Hot Topics in Pediatric Dermatology

Lian Sorhaindo; Anthony Rossi; Andrew Alexis; Nanette B Silverberg


Expert Rev Dermatol. 2010;5(3):259-267. 

In This Article

Acne Vulgaris: What's New?

The session 'Acne vulgaris: what's new?' was presented by Nanette B Silverberg from St Luke's Roosevelt and Beth Israel Medical Centers (NY, USA). Acne vulgaris is an inflammatory disorder initiated by blockage of the sebaceous hair follicle seen most commonly on the face, shoulders, chest and back. Its onset is typically preceded by increased androgen production beginning in adolescence, which promotes occlusion of the sebaceous hair follicle or pore blockage, increased sebum production, bacterial overgrowth and inflammation. The bacterium Proprionobacterium acnes flourishes in the setting of blocked or clogged pores. P. acnes digests and metabolizes sebum, turning triglycerides into free fatty acids. The free fatty acids and other products of P. acnes, in turn, produce inflammation. Prolonged or severe inflammation causes rupture of the hair follicle or cysts. There are a number of variants of acne vulgaris, including comedonal, papular, pustular and nodulo-cystic. The development of acne vulgaris may result in the following sequelae, including hyperpigmentation, scarring and loss of self-esteem. Patients with acne have been shown to have significantly lower self-image scores than those without acne.

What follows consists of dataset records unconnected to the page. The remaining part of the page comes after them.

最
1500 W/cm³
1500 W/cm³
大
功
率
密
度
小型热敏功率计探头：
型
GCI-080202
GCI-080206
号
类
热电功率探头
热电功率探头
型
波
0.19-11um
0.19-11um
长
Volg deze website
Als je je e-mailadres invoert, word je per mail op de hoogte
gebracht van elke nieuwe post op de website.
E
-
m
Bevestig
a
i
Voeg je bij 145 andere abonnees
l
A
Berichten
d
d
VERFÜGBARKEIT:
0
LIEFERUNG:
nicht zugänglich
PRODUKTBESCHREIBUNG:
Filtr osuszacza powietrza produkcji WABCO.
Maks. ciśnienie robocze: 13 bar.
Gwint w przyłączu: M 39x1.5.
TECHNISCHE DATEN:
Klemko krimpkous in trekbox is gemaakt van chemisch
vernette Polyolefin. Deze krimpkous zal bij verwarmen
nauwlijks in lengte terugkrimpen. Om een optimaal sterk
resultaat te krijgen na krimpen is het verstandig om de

Rigopoulous reported that 64.4% of Greek acne teens report impairment in body image.[1] A number of teens were noted to have poor self-esteem in the absence of obesity and depression.[2]

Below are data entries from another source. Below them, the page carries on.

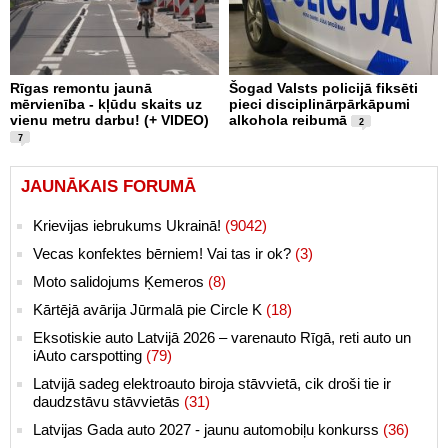
Rīgas remontu jaunā
Šogad Valsts policijā fiksēti
mērvienība - kļūdu skaits uz
pieci disciplinārpārkāpumi
vienu metru darbu! (+ VIDEO)
alkohola reibumā
2
7
JAUNĀKAIS FORUMĀ
Krievijas iebrukums Ukrainā!
(9042)
Vecas konfektes bērniem! Vai tas ir ok?
(3)
Moto salidojums Ķemeros
(8)
Kārtējā avārija Jūrmalā pie Circle K
(18)
Eksotiskie auto Latvijā 2026 – varenauto Rīgā, reti auto un
iAuto carspotting
(79)
Latvijā sadeg elektroauto biroja stāvvietā, cik droši tie ir
daudzstāvu stāvvietās
(31)
Latvijas Gada auto 2027 - jaunu automobiļu konkurss
(36)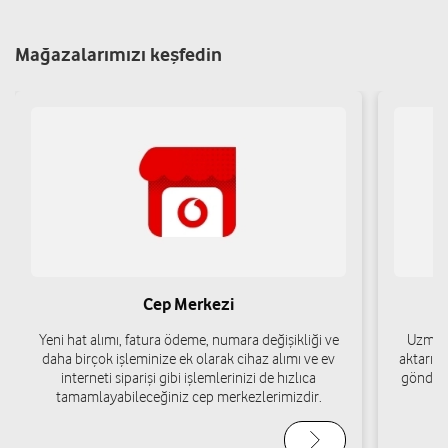
Şti.
Bahçelievler Mah. 100. Yıl Cad. No: 44928 Tosya/Kastamonu
Mağazalarımızı keşfedin
Yol tarifi al
05443531010
Modern İletişim-Ahmet Büyükkanlı
Hacıpir Mah. Hükümet Cad. No:35-37A Tosya/Kastamonu
Yol tarifi al
05411233737
OZAN İLETİŞİM-SİBEL KAYA
Cep Merkezi
Pınarbaşı Mah.Rıhtımboyu Cad.No:22-B Tosya-Kastamonu
Tosya/Kastamonu
Yeni hat alımı, fatura ödeme, numara değişikliği ve
Uzman 
daha birçok işleminize ek olarak cihaz alımı ve ev
aktarımı
Yol tarifi al
05327863764
interneti siparişi gibi işlemlerinizi de hızlıca
gönderi
tamamlayabileceğiniz cep merkezlerimizdir.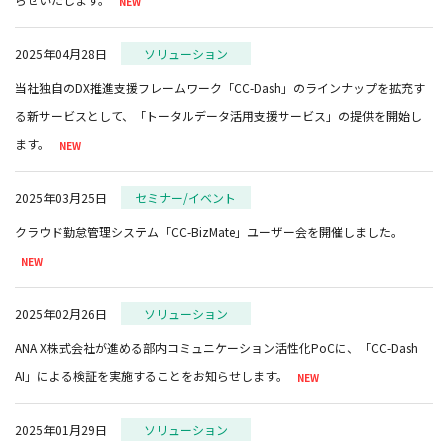
2025年04月28日
ソリューション
当社独自のDX推進支援フレームワーク「CC-Dash」のラインナップを拡充す
る新サービスとして、「トータルデータ活用支援サービス」の提供を開始し
ます。
2025年03月25日
セミナー/イベント
クラウド勤怠管理システム「CC-BizMate」ユーザー会を開催しました。
2025年02月26日
ソリューション
ANA X株式会社が進める部内コミュニケーション活性化PoCに、「CC-Dash
AI」による検証を実施することをお知らせします。
2025年01月29日
ソリューション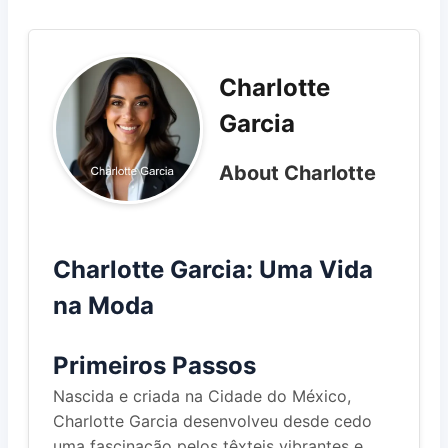
Charlotte
Garcia
About Charlotte
Charlotte Garcia: Uma Vida
na Moda
Primeiros Passos
Nascida e criada na Cidade do México,
Charlotte Garcia desenvolveu desde cedo
uma fascinação pelos têxteis vibrantes e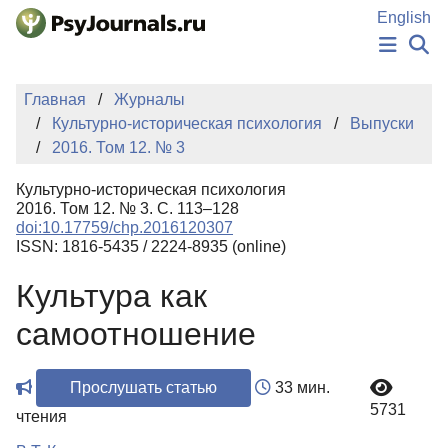
Перейти к основному содержанию
English
НОВОСТИ
Главная
Журналы
ИЗДАНИЯ
Культурно-историческая психология
Выпуски
АВТОРЫ
2016. Том 12. № 3
ПОДАТЬ РУКОПИСЬ
БАЗА ЗНАНИЙ
Культурно-историческая психология
КЛЮЧЕВЫЕ СЛОВА
2016. Том 12. № 3. С. 113–128
Регистрация
Вход
doi:10.17759/chp.2016120307
ISSN: 1816-5435 / 2224-8935 (online)
Культура как
самоотношение
Прослушать статью
33 мин.
5731
чтения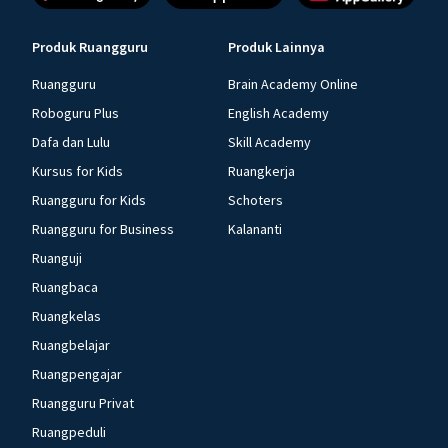
Produk Ruangguru
Produk Lainnya
Ruangguru
Brain Academy Online
Roboguru Plus
English Academy
Dafa dan Lulu
Skill Academy
Kursus for Kids
Ruangkerja
Ruangguru for Kids
Schoters
Ruangguru for Business
Kalananti
Ruanguji
Ruangbaca
Ruangkelas
Ruangbelajar
Ruangpengajar
Ruangguru Privat
Ruangpeduli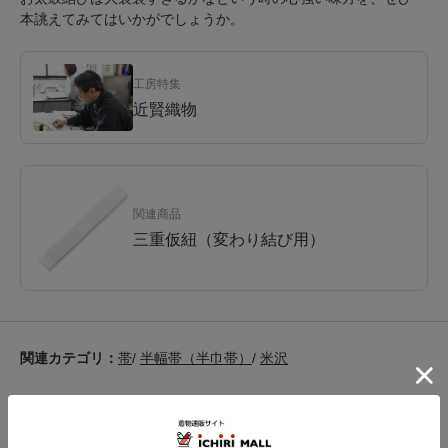
本誂えてみてはいかがでしょうか。
工房特集
近賢織物
関連商品
三重仮紐（変わり結び用）
関連カテゴリ：
帯
/
半幅帯（半巾帯）
/
米沢
この商品を見た人は
こちらの商品も見ています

The current literature explores new concepts in the pathogenesis of acne vulgaris, including the chronicity of the disease, the formation of the microcomedone or subclinical pore blockage, and the role of peroxisomal proliferator-activated receptors (PPARs). PPARs are ligand-activated transcription factors (PPARa, PPARb/d and PPARg). PPARb/d is expressed on keratinocytes, and form heterodimers with RXR receptors. PPARs have prodifferentiating effects.[3] In addition, the consumption of milk, a bioactive compound, may influence comedogenesis due to natural hormonal content and usage of recombinant bovine growth hormones.[4]

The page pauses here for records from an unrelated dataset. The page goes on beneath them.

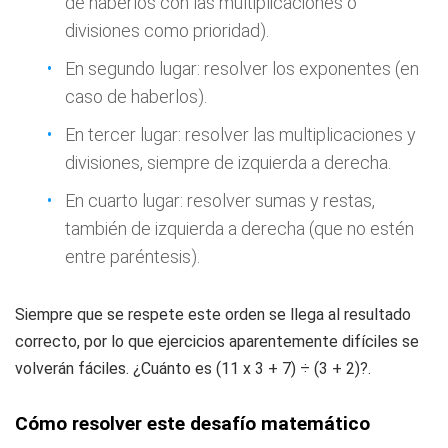
de haberlos con las multiplicaciones o
divisiones como prioridad).
En segundo lugar: resolver los exponentes (en
caso de haberlos).
En tercer lugar: resolver las multiplicaciones y
divisiones, siempre de izquierda a derecha.
En cuarto lugar: resolver sumas y restas,
también de izquierda a derecha (que no estén
entre paréntesis).
Siempre que se respete este orden se llega al resultado
correcto, por lo que ejercicios aparentemente difíciles se
volverán fáciles. ¿Cuánto es (11 x 3 + 7) ÷ (3 + 2)?.
Cómo resolver este desafío matemático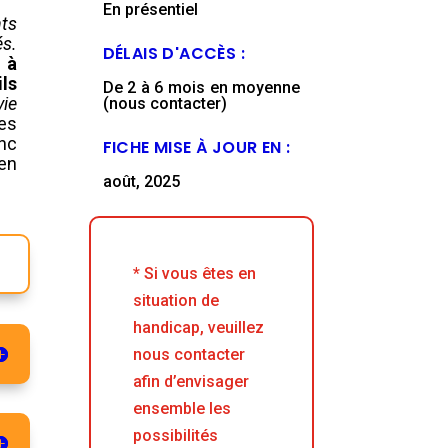
En présentiel
nts
és.
DÉLAIS D'ACCÈS :
 à
ls
De 2 à 6 mois en moyenne
ie
(nous contacter)
es
onc
FICHE MISE À JOUR EN :
en
août, 2025
* Si vous êtes en
situation de
handicap, veuillez
nous contacter
afin d’envisager
ensemble les
possibilités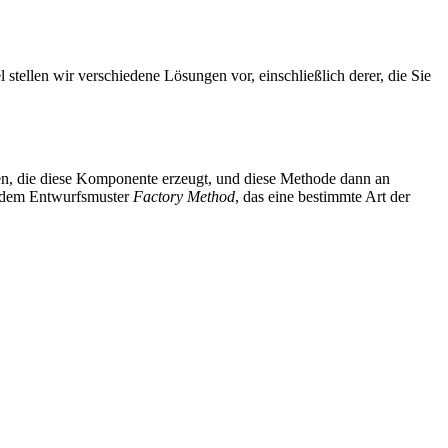
stellen wir verschiedene Lösungen vor, einschließlich derer, die Sie
en, die diese Komponente erzeugt, und diese Methode dann an
it dem Entwurfsmuster
Factory Method
, das eine bestimmte Art der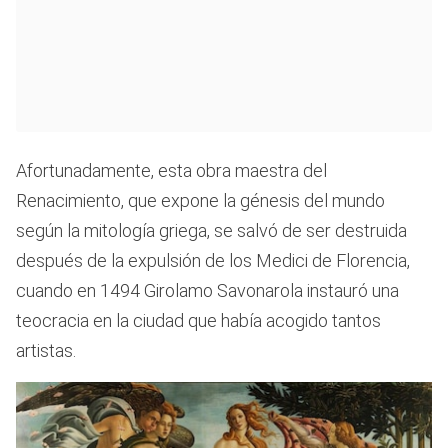
Afortunadamente, esta obra maestra del
Renacimiento, que expone la génesis del mundo
según la mitología griega, se salvó de ser destruida
después de la expulsión de los Medici de Florencia,
cuando en 1494 Girolamo Savonarola instauró una
teocracia en la ciudad que había acogido tantos
artistas.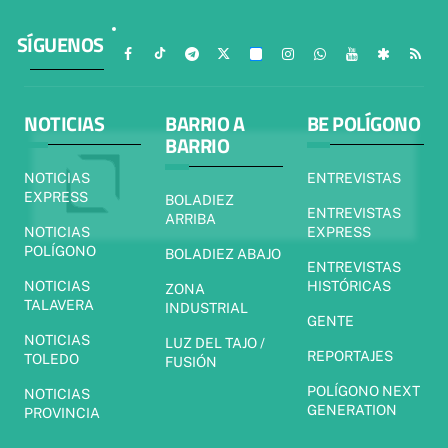
SÍGUENOS
NOTICIAS
BARRIO A
BE POLÍGONO
BARRIO
NOTICIAS
ENTREVISTAS
EXPRESS
BOLADIEZ
ENTREVISTAS
ARRIBA
NOTICIAS
EXPRESS
POLÍGONO
BOLADIEZ ABAJO
ENTREVISTAS
NOTICIAS
HISTÓRICAS
ZONA
TALAVERA
INDUSTRIAL
GENTE
NOTICIAS
LUZ DEL TAJO /
REPORTAJES
TOLEDO
FUSIÓN
POLÍGONO NEXT
NOTICIAS
GENERATION
PROVINCIA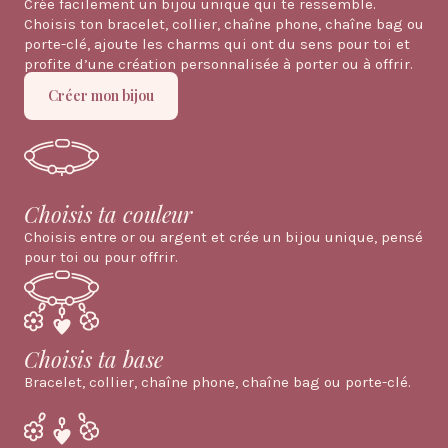
Crée facilement un bijou unique qui te ressemble.
Choisis ton bracelet, collier, chaîne phone, chaîne bag ou
porte-clé, ajoute les charms qui ont du sens pour toi et
profite d’une création personnalisée à porter ou à offrir.
Créer mon bijou
Choisis ta couleur
Choisis entre or ou argent et crée un bijou unique, pensé
pour toi ou pour offrir.
Choisis ta base
Bracelet, collier, chaîne phone, chaîne bag ou porte-clé.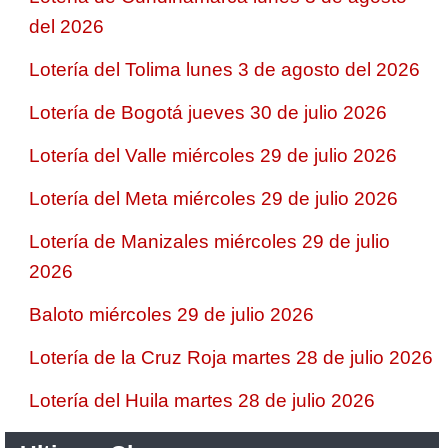
del 2026
Lotería del Tolima lunes 3 de agosto del 2026
Lotería de Bogotá jueves 30 de julio 2026
Lotería del Valle miércoles 29 de julio 2026
Lotería del Meta miércoles 29 de julio 2026
Lotería de Manizales miércoles 29 de julio
2026
Baloto miércoles 29 de julio 2026
Lotería de la Cruz Roja martes 28 de julio 2026
Lotería del Huila martes 28 de julio 2026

High carbohydrate load or high glycemic index diets may exacerbate acne via insulin production. Endocrine abnormalities (including polycystic ovarian syndrome, congenital adrenal hyperplasia, metabolic syndrome and insulin resistance) in obese teenage patients can be associated with acne in both sexes, especially in girls with irregular menses and hirsutism. Laboratory studies (midcycle for female patients) may include dehydroepiandrosterone sulfate (DHEAS), luteinizing hormone/follicle-stimulating hormone, electrolytes, free testosterone, thyroid function tests, prolactin and 17-OH ketosteroids. An abdominal ultrasound, as well as a fasting glucose and insulin level, should be considered in both male and female patients, since insulin resistance and high glycemic load may, as studies suggest, exacerbate acne.[5]

Currently, standard regimens include benzoyl peroxide, retinoids, combination agents (including synergistic formulations of benzoyl peroxide with erythromycin, clindamycin or adapalene, as well as clindamycin and tretinoin combinations), oral antibiotics for moderate-to-severe acne and isotretinoin for patients with acne scarring, cysts and oral antibiotic resistance.[6] Additional therapies include topical dapsone and hormonal interventions with oral contraceptives. Devices for acne vulgaris including light therapy (blue light 10 J, 410 nm) have been shown to kill P. acnes, and decrease cysts, scars and acne lesions.[7] Current therapeutic challenges include antimicrobial resistance of P. acnes and the difficulty of prescribing isotretinoin. Reducing antibiotic or antimicrobial resistance can be achieved through subantimicrobial dosing, use of combination products with benzoyl peroxide, avoiding usage of topical erythromycin or clindamycin with an adapalene/benzoyl peroxide combination or topical dapsone and, finally, once-daily slow-release minocycline, thereby reducing noncompliance of adolescence.